You can. But there are tax loopholes - as when you sell the house, the tax man will want an amount of tax from you for selling a business asset. It is better to have a 'mixed' room to avoid these problems.
---( UK based, different countries could differ )---
It details what deductions you can make, how much, how you can deduct depreciation, etc. Before going to an accountant, pour over this document first. The thing to be careful is that IRS keeps a watchful eye on home use for business tax deductions, and large deductions (as can be expected if you figure in your cost of purchase) increases the chances for your tax submission to be flagged.
Isn't the down payment a security deposit to the landlord. This is seen as some form of refund upon the end of tenure, meaning it is not a capital or operating expense, but merely a loan of sorts.
The down payment would be in lieu of a loan. It would be used to purchase part of the land/building (house), so I don't see why I wouldn't be able to write it off, but I it would be necessary to definitely talk to an accountant about that.
I charge my business a percentage of the morgage for the room I use.
Right, this makes sense. My additional question has to do with the down-payment part of the payment. This is a one-time payment I would make when first buying the house. I need to check with an accountant to see whether I can write-off any part of the down-payment.

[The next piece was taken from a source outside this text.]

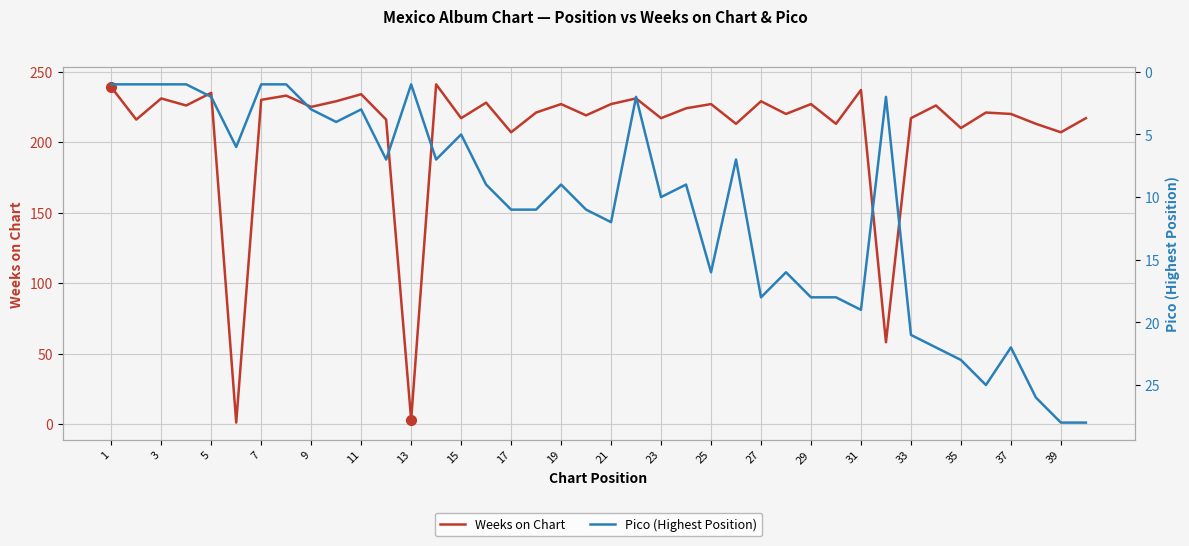

Is it true that Weeks on Chart equals 65 at 27?

False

Take a bit of time to figure out just how much that deduction might save you in actual dollars. Then weigh that number against the cost for an IRS agent to take up one, two or even three days of your time--all the while you're not able to do business. I've had three IRS audits, and came out squeaky clean each time. Nevertheless, the audits required me to shut down while I answered questions right down to a $10 check to my mother-in-law (from my personal account, not corporate). Never mind that the $10 was for potted plants my wife bought but didn't have cash with her.
When the IRS computers red-flag you, the agents are not told why. The reasoning, as the last agent explained to me, was that the agency doesn't want their agents to go looking for what red-flagged the return and just stop there. They want them to go as far as they think they need to find anything possible.
That agent was the third who took days out of my work week to come up with absolutely nothing done wrong. In fact, he wrote a letter to the agency saying that this had been my third audit in less than ten years, and there should be no further justification for more audits.
I would humbly suggest you compare the dollar amount saved from taxes versus lost income. The IRS certainly does. In fact, they count on it.
The rules require that you deduct a percentage of the purchase price over a period of many years (I forget how many) in the form of depreciation. The percentage is based on square footage devoted to business purposes. These rules are complex, and you should understand them.
When you sell the property, you "recapture" the depreciation, and must pay tax on the amount "recaptured".
Because so many taxpayers are self employed and working out ot their homes these days, the IRS has de-emphasized this deduction as a red flag. As long as you're reasonable, you're pretty safe.